Líder da Oposição na Câmara, o deputado André Figueiredo (PDT-CE) considerou inadmissível a agressão aos jornalistas: “É a violência e a intolerância que vão ganhando força, cria de um presidente que ataca a democracia e se pauta pelo ódio e o autoritarismo”. No Senado, o petista Jaques Wagner disse que a ação "merece repúdio de quem tem compromisso com a liberdade de imprensa".
Presidente da Ordem dos Advogados do Brasil (OAB), Felipe Santa Cruz criticou ainda a fala de Bolsonaro durante live transmitida em meio à manifestação, na qual ele diz que chegou ao “limite” e não aceitará interferências em seu governo. “Os limites que existem são os da Constituição, e valem para todos, inclusive e sobretudo para o presidente. A única paciência que chegou ao fim, legitimamente e com razão, é a paciência da sociedade com um governante que negligencia suas obrigações, incita o caos e a desordem, em meio a uma crise sanitária e econômica”, comentou.
O líder do PSB na Câmara, Alessandro Molon (RJ), foi na mesma linha, afirmando que Bolsonaro já teria cometido ao menos 11 crimes. Ele pediu a Maia que aceite um pedido de impeachment apresentado pelo partido. “Bolsonaro avança em sua escalada contra a democracia. A cada dia, sobe o tom. É hora de os poderes constituídos reagirem em defesa da democracia. Se não, será tarde demais”, avalia o parlamentar.
O ex-ministro da Justiça, Sergio Moro, disse que democracia, liberdades de expressão e de imprensa e o Estado de Direito caminham juntos à integridade e tolerância. O governador Eduardo Leite repudiou "aqueles que agridem jornalistas e tentam, à força, impor sua visão de mundo e ideologia".
O jornal O Estado de S. Paulo também se manifestou em nota, afirmando que a violência nunca intimidou o jornal e pedindo punição aos agressores com investigações conduzidas por "agentes públicos independentes" do governo federal.

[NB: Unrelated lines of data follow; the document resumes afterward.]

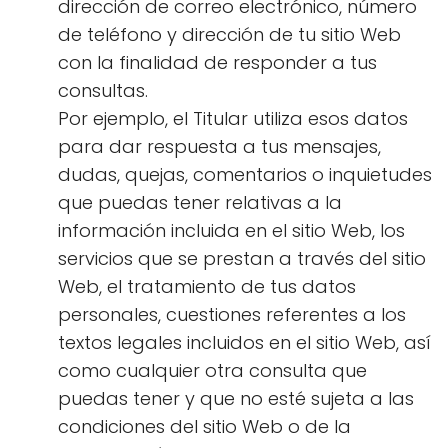
dirección de correo electrónico, número
de teléfono y dirección de tu sitio Web
con la finalidad de responder a tus
consultas.
Por ejemplo, el Titular utiliza esos datos
para dar respuesta a tus mensajes,
dudas, quejas, comentarios o inquietudes
que puedas tener relativas a la
información incluida en el sitio Web, los
servicios que se prestan a través del sitio
Web, el tratamiento de tus datos
personales, cuestiones referentes a los
textos legales incluidos en el sitio Web, así
como cualquier otra consulta que
puedas tener y que no esté sujeta a las
condiciones del sitio Web o de la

"A diretoria e os jornalistas de O Estado de S. Paulo repudiam veementemente os atos de violência cometidos hoje contra sua equipe de jornalistas durante uma manifestação diante do Palácio do Planalto em apoio ao presidente Jair Bolsonaro. Trata-se de uma agressão covarde contra o jornal, a imprensa e a democracia. A violência, mesmo vinda da copa e dos porões do poder, nunca nos intimidou. Apenas nos incentiva a prosseguir com as denúncias dos atos de um governo que, eleito em processo democrático , menos de um ano e meio depois dá todos os sinais de que se desvia para o arbítrio e a violência".
"Dada a natureza dos acontecimentos deste domingo, esperamos que a apuração penal e civil das agressões seja conduzida por agentes públicos independentes, não vinculados às autoridades federais que, pela ação e pela omissão, se acumpliciam com o processo em curso de sabotagem do regime democrático", completou o jornal.